In dem Bericht werde darauf aufmerksam gemacht, dass die Ungleichverteilung der Einkommen weltweit gestiegen ist. In Ausnahme stünden jedoch zwei Länder: die Türkei und Brasilien, so Babacan.

Der Handel mit China wird wachsen
Mit Chinas Vizestaatspräsident Xi Jinping, der als Gast von Staatspräsident Abdullah Gül in in der Residenz zu Çankaya offiziell empfangen wurde, sind insgesamt sieben wichtige Vereinbarungen abgeschlossen. Darunter auch ein Swap Vereinbarung zwischen der türkischen und chinesischen Zentralbanken, das in Wert von 3 Milliarden Euro Höhe beträgt. Mit der Vereinbarung endet der Handel zwischen den beiden Ländern, der bisher mit Euro und Dollar Währungen geführt wurde. Im gegenseitigen Handel sollen von nun an die Landeswährungen Yuan und Lira gefördert werden. Dies soll zu Erleichterung des gegenseitigen Handels beitragen.

China ist in Asien der größte und weltweit nach Deutschland und Russland der drittgrößte Handelspartner von Türkei. Das bilaterale Handelsvolumen zwischen beiden Ländern ist in letzten zehn Jahren auf 21 Fache gestiegen und ist über 24 Milliarden Dollar gewachsen.

Raiser: „Türkei ist ein Model für die Region geworden“
Martin Raiser, der neue Weltbank-Landesdirektor für die Türkei betonte, dass manche Staaten in der Region die Türkei als Model annehmen. In einen Interview mit dem Nachrichtensender NTV erläuterte Raiser, dass die Leistungsbilanzdefizit der Türkei in der bevorstehenden Periode sich verringern und an Stabilität gewinnen wird.

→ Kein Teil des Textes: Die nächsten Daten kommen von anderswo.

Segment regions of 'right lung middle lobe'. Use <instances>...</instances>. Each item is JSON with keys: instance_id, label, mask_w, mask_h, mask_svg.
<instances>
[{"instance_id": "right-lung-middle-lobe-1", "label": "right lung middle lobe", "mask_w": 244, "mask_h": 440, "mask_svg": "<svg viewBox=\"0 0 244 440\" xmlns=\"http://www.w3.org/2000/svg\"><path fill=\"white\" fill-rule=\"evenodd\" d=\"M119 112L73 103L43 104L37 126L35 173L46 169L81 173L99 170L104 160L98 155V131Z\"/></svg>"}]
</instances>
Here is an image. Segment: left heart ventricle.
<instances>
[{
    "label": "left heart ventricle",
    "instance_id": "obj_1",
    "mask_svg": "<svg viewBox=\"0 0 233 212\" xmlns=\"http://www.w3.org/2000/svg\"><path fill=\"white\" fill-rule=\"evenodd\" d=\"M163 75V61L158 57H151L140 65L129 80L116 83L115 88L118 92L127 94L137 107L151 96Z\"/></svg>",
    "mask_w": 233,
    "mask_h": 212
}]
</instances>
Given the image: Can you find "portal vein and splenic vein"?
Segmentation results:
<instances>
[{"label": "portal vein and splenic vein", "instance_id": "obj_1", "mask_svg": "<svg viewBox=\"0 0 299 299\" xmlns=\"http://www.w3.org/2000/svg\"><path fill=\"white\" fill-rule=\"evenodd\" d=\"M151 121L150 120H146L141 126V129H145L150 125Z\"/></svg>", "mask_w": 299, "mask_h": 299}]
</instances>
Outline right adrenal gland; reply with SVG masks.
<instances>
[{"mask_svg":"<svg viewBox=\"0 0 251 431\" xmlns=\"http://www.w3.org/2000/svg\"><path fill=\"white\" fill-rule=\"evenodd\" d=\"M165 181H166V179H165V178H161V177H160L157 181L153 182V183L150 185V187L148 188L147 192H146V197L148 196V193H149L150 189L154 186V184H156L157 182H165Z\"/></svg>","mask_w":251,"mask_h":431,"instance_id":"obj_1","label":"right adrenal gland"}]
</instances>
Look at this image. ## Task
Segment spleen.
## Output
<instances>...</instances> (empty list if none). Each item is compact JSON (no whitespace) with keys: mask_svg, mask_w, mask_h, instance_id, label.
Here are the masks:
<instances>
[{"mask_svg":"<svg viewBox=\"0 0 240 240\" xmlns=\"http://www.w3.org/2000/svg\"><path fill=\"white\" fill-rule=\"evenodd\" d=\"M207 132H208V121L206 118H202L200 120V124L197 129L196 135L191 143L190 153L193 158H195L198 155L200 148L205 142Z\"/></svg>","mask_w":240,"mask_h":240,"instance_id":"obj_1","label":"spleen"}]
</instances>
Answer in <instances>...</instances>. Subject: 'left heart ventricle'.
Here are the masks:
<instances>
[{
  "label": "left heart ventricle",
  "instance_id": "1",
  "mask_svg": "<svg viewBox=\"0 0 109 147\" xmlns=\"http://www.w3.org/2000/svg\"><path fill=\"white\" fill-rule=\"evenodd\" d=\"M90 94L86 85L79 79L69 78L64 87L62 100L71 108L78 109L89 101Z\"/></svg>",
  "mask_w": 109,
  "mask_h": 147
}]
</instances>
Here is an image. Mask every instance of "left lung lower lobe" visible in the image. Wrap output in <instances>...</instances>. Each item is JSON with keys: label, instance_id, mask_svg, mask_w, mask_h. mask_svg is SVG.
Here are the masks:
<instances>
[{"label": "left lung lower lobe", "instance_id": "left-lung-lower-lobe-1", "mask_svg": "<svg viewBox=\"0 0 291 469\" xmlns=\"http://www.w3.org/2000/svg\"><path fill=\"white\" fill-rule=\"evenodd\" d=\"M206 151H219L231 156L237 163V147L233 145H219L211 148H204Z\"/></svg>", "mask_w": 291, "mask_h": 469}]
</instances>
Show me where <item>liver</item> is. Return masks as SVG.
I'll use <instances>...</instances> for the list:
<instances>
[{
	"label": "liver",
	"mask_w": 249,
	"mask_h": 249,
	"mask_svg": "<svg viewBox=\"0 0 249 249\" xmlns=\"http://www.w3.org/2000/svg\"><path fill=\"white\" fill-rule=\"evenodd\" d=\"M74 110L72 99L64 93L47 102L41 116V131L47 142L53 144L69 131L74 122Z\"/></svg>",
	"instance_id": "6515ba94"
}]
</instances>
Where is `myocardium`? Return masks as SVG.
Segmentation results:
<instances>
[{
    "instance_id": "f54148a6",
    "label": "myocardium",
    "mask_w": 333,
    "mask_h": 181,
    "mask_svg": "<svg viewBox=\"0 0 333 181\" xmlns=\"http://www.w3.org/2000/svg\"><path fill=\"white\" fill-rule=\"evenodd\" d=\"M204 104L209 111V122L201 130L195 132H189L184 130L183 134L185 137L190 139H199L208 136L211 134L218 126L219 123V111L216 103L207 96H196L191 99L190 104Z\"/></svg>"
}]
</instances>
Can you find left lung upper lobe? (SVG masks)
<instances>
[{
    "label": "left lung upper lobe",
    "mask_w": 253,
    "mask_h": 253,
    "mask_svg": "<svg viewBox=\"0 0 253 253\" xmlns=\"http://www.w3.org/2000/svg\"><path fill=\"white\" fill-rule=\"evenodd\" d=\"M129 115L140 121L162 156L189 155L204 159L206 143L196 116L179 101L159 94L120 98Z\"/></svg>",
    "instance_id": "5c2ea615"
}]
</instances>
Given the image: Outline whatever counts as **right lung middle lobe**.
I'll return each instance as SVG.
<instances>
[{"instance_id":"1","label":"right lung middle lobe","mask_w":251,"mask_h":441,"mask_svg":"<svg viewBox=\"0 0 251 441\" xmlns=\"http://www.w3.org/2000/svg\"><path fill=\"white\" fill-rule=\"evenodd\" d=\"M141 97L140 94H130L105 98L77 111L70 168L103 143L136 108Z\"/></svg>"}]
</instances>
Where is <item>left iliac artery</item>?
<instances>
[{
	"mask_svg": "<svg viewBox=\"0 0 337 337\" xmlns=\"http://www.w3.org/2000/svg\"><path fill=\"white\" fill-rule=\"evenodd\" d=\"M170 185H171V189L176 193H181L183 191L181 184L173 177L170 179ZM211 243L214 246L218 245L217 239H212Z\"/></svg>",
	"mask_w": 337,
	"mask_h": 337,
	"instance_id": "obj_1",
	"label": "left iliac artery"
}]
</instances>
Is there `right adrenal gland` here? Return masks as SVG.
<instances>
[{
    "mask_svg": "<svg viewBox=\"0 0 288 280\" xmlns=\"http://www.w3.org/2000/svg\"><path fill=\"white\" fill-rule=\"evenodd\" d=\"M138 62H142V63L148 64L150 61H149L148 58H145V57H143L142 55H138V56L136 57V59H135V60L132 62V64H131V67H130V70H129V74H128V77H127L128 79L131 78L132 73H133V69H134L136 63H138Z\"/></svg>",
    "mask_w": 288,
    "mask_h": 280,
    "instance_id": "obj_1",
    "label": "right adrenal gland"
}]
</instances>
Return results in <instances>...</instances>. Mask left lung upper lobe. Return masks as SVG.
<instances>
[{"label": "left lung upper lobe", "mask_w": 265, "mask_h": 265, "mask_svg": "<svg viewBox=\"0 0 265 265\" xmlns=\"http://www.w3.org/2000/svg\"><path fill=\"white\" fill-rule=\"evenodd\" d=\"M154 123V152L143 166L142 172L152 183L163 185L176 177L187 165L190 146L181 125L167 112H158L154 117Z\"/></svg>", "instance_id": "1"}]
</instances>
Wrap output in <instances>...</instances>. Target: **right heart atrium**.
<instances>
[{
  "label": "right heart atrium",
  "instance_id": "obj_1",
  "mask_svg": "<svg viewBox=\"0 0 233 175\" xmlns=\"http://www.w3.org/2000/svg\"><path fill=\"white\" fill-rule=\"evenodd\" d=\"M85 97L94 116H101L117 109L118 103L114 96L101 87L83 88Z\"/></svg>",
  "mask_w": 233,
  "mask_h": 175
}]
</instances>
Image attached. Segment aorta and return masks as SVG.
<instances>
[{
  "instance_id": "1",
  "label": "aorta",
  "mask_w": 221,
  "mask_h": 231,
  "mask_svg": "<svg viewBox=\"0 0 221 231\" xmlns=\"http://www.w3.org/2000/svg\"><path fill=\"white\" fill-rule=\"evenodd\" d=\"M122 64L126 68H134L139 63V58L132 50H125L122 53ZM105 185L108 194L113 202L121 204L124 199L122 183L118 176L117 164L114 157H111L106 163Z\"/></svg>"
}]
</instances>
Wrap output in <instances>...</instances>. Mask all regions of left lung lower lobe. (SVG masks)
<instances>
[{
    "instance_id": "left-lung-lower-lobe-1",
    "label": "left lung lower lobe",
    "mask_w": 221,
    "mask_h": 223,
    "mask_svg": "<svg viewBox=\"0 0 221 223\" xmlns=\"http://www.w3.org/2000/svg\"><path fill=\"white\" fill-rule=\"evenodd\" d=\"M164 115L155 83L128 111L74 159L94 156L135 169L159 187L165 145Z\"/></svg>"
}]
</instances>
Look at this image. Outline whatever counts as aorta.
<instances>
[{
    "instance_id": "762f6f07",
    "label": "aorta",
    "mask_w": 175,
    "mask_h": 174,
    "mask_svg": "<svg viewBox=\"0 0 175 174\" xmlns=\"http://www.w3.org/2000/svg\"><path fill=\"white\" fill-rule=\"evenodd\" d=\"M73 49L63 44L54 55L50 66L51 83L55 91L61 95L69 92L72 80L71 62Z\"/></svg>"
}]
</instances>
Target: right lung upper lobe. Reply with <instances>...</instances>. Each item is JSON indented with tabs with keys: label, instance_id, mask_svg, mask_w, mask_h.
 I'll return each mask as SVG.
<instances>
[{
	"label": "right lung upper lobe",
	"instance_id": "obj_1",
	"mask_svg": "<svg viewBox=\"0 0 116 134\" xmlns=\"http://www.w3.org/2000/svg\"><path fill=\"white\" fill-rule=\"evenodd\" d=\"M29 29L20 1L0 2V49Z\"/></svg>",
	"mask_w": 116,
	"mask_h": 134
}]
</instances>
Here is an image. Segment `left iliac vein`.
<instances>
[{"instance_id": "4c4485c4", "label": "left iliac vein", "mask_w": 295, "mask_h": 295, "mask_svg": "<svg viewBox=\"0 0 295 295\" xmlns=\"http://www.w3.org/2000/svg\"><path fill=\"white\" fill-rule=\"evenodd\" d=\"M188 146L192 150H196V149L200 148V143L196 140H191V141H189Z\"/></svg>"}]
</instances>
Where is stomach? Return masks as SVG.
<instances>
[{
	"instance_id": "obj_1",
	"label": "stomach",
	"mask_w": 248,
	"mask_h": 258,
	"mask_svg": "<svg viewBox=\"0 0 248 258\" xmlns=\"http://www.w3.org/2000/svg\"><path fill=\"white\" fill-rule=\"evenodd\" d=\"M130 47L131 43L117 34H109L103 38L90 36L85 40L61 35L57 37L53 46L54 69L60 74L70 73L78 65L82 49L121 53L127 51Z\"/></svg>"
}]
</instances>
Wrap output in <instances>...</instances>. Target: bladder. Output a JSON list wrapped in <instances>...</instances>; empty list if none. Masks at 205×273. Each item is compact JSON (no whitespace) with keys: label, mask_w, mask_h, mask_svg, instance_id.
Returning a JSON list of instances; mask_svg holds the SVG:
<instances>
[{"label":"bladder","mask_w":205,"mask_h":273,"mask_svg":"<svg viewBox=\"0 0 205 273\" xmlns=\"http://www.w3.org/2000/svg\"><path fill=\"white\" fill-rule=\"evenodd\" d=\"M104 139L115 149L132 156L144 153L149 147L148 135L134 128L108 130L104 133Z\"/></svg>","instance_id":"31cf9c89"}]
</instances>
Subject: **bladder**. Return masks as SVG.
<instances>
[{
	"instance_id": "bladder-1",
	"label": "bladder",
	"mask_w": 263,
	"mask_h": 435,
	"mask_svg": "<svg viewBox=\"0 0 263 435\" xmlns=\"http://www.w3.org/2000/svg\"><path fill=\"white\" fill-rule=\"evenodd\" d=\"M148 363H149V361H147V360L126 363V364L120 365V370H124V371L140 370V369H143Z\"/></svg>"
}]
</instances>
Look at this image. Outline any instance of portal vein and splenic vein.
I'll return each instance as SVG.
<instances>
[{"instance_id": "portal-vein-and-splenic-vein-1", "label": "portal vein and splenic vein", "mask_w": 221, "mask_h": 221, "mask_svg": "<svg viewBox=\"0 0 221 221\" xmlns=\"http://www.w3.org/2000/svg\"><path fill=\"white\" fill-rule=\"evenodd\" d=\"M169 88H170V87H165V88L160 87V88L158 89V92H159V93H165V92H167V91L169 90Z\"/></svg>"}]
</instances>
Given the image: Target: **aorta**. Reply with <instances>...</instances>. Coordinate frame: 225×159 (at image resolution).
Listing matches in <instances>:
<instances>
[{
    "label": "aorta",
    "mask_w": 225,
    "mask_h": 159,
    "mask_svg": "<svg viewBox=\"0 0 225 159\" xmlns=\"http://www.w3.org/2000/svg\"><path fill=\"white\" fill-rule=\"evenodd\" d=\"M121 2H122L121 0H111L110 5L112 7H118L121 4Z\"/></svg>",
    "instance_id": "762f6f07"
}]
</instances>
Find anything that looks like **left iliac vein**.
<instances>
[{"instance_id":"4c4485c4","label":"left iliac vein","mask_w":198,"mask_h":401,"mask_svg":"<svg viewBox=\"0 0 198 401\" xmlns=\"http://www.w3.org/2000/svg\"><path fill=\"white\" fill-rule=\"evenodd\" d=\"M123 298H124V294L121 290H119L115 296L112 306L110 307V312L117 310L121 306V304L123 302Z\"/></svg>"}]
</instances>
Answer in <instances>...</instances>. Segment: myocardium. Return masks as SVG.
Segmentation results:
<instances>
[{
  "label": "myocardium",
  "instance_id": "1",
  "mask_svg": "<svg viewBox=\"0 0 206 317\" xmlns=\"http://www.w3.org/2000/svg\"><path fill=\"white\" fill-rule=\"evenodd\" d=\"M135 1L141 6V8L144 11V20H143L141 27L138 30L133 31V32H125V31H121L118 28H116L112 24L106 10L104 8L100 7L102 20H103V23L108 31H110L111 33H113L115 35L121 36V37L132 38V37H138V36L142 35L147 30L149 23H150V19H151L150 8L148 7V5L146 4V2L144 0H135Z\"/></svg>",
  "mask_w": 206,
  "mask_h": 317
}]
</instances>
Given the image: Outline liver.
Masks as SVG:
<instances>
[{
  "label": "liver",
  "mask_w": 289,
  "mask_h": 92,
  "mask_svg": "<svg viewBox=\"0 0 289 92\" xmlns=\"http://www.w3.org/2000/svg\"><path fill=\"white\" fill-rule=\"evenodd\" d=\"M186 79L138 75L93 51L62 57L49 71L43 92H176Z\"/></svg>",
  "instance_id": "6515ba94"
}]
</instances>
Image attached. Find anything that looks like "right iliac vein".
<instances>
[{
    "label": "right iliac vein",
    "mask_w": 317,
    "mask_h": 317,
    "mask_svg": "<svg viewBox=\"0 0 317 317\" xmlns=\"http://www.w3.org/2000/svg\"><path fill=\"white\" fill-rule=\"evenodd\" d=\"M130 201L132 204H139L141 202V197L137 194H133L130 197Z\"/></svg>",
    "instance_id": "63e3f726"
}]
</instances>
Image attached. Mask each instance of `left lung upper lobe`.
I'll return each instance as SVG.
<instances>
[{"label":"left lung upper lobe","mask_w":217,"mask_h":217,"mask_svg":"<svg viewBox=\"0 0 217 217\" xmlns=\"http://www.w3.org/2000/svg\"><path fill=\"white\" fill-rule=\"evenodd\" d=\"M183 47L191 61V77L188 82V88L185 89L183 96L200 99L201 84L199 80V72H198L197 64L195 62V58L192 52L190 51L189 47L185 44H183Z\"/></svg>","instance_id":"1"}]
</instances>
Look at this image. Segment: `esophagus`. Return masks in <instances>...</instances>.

640 Millionen Lira für Somalia
Vor dem Somalia Konferenz morgen in England, veröffentlichte das Ministerpräsidialamt ein Bericht über Somalia. Laut dem Bericht hat die Türkei bisher von Dürre und Hunger betroffenen Somalia Hilfsgüter im Wert von 640 Millionen Lira bereitgestellt.

Dem Bericht nach hat die Türkei auch dazu beigetragen, die Organisation für Islamische Zusammenarbeit (OIC) zu mobilisieren und verschaffte dadurch, dass ein Fond im Wert von 350 Millionen Dollar für Somalia bereitgestellt wurde.

Unter anderem wurde auf Anweisungen von Ministerpräsident Recep Tayyip Erdoğan ein Krankenhaus mit 200 Betten gebaut und für 400 Studenten aus Somalia Studienplätze in der Türkei ermöglicht.